PRO
Wenn es in Frankreich oder Deutschland irgendwo zwickt, dann ist die EU-Kommission sofort zur Stelle. Wenn es um kleine Staaten geht, dann hat man in Brüssel Zeit. Genauso war es Ende des Vorjahres beim Thema Asylpolitik. Weil es zwischen Italien und Frankreich wegen eines Schiffes mit Flüchtlingen ein Problem gab, sollte sofort eine Sondersitzung der Innenminister einberufen werden. Dass Staaten wie Österreich mit einem riesigen Flüchtlingsstrom zu kämpfen haben, kam erst so richtig ins Blickfeld, als Innenminister Gerhard Karner sein Veto gegen die Schengen-Erweiterung angekündigt hatte.
Dass Kanzler und Innenminister damit keine europäischen Lorbeeren erringen konnten, war klar. In der EU sieht man es nie gerne, wenn einzelne Staaten ausscheren. Dass die beiden damit endlich die Aufmerksamkeit der EU-Kommission erringen konnten, ist die positive Seite dieser Medaille. Seither wird um eine Lösung, um eine gemeinsame Asylpolitik gerungen. Im Februar gibt es sogar einen Sondergipfel zur Migration.

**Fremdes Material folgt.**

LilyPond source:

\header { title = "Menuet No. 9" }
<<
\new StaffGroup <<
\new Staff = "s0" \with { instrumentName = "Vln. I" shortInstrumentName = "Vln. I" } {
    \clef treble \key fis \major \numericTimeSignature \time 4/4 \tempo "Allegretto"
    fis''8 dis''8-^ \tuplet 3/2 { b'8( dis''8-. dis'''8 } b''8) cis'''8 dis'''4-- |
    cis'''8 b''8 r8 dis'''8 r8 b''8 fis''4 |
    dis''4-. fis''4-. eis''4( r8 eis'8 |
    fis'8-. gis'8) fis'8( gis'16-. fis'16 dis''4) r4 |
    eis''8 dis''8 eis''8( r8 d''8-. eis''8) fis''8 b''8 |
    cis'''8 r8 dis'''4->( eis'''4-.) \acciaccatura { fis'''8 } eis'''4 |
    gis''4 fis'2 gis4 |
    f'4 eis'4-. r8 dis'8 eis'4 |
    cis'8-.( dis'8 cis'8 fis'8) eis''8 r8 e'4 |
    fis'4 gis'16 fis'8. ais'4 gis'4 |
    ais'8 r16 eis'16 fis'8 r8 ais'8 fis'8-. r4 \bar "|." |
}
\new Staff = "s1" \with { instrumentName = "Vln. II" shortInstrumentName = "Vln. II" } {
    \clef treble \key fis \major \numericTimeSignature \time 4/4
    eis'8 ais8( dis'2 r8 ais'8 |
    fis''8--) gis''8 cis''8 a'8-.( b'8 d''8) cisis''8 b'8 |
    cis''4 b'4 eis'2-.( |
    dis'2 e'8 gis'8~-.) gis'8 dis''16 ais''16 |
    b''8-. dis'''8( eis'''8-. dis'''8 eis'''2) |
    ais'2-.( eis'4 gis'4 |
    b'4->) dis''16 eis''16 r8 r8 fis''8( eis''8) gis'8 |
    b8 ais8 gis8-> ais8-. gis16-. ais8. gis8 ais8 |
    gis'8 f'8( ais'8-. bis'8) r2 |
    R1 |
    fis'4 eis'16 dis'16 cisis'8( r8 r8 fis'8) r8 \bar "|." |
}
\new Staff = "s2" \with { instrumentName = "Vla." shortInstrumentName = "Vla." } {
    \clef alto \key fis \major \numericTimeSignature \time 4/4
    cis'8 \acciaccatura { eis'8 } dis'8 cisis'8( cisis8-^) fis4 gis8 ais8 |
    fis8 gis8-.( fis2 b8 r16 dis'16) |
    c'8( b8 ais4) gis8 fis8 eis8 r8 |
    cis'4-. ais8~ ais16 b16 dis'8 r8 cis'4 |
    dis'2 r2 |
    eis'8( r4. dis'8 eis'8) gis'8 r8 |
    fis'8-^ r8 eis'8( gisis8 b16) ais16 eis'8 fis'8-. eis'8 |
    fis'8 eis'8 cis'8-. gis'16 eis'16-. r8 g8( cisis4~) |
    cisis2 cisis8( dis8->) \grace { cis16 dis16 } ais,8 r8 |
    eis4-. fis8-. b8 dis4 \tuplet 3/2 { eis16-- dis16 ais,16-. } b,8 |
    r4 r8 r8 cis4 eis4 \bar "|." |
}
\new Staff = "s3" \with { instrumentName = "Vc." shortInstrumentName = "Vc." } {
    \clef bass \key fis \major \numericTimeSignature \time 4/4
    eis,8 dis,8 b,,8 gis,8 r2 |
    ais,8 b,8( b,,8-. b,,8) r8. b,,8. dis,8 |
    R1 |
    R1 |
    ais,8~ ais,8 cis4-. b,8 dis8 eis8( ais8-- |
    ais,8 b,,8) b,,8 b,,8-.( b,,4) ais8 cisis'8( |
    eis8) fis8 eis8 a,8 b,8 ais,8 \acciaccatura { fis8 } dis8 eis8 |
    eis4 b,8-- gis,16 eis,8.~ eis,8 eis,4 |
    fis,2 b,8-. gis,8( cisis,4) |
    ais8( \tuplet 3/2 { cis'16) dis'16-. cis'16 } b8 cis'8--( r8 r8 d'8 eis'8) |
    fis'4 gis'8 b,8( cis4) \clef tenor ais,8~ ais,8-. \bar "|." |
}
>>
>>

Natürlich ist man in Bulgarien und Rumänien empört, dass Österreich ihren Beitritt zum Schengenraum verhindert hat. Diese diplomatischen Verwerfungen sind aber das kleinere Übel, wenn durch das Veto die EU-Kommission in Sachen Asyl nun mit einem konkreten Plan in die Gänge kommt. Außerdem ist Schengen derzeit ohnehin nicht wirklich in Kraft, wenn man sich die vielen Grenzkontrollen innerhalb des Schengenraums ansieht.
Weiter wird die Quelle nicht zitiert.